Thursday, October 19, 2006
Through a picture window, the former Howard University professor was admiring the garden sanctuary he'd created behind his Northern Virginia home. There are fig and apple saplings, fragrant bushes of mint and oregano, morning glories tilting toward the warm October sun. Clumps of fat green tomatoes hug the fence.
"I'm under home incarceration," explained Abdelhaleem Ashqar, 48, who is accused of being a terrorist supporter. "I have to do something."
After two years of house arrest, the business professor is to go on trial in Chicago today, accused of being a part of a sprawling U.S. network that helped the Palestinian group Hamas. The Justice Department regarded the case so important that Attorney General John D. Ashcroft himself announced the indictment of Ashqar and two co-defendants in 2004.

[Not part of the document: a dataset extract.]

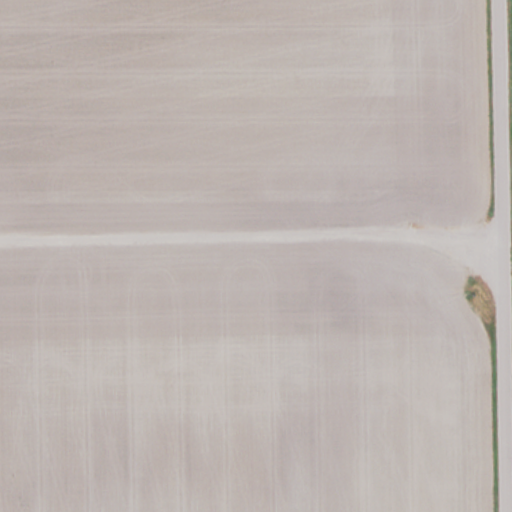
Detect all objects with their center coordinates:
road: (507, 186)
road: (254, 241)
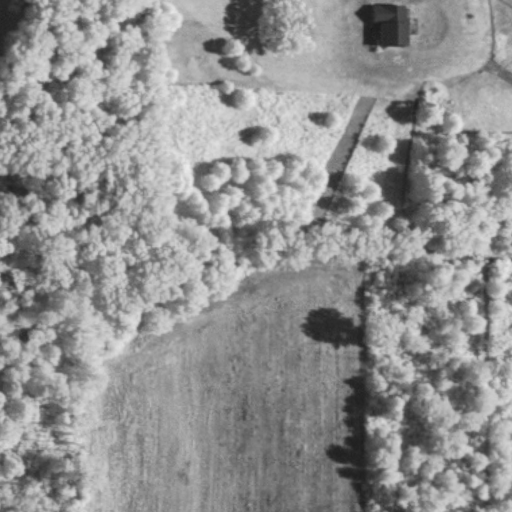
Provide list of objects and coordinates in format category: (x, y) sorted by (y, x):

"Today, terrorists have lost yet another source of financing and support for their bombs and bloodshed," Ashcroft said at the time.
Prosecutors say they have abundant evidence that Ashqar moved money for Hamas through his U.S. bank accounts and served as a go-between for some of the organization's leaders -- even passing on a request to kill a rogue Hamas operative.
Those acts allegedly occurred before the U.S. government first designated Hamas a terrorist group in 1995. The indictment charges that Hamas, nonetheless, was carrying out attacks aimed ultimately at destroying Israel -- and thus was a "criminal enterprise" under federal racketeering laws, which are more commonly applied to drug gangs and Mafia figures.
Ashqar denies being a member of Hamas, which won a majority in the Palestinian parliament in January. But the soft-spoken professor clearly sees himself as a Palestinian fighter -- albeit one living in a suburban split-level with a basketball hoop. Twice, he has refused to testify before grand juries investigating Hamas's activities in the United States, launching hunger strikes that left him emaciated.
"If I am targeted by Israelis, I understand. They are my enemy," he said in an interview last week. "But to be targeted by Americans? I can't comprehend."
Ashqar is one of several Northern Virginia Muslims to be accused in recent years of aiding Hamas, the Islamic Resistance Movement. Like them, the professor offers a far different image than the chanting, AK-47-waving Hamas supporters who appear on the TV news.
A short, bespectacled man in black pinstriped slacks, Ashqar led a visitor across thick, Persian-style carpets into his home in Springfield. It is a slice of the Levant in Fairfax County: The bookshelf holds both the Koran and "A Passion for Excellence," by management guru Tom Peters. Beethoven trilled from a cellphone, the newest toy of Ashqar's 10-year-old nephew, who lives with him and his wife, Asma.
"He cannot stop placing phone calls and getting his friends to call him," Ashqar said, with typical parental exasperation.
But Ashqar's focus is 6,000 miles away. He devours Palestinian newspapers online. In 2005, he ran in absentia for Palestinian president, getting less than 3 percent of the vote. When Ashqar refers to "my town," he means the village of Seida, nestled amid plum orchards in the West Bank, where his journey to Palestinian activism began.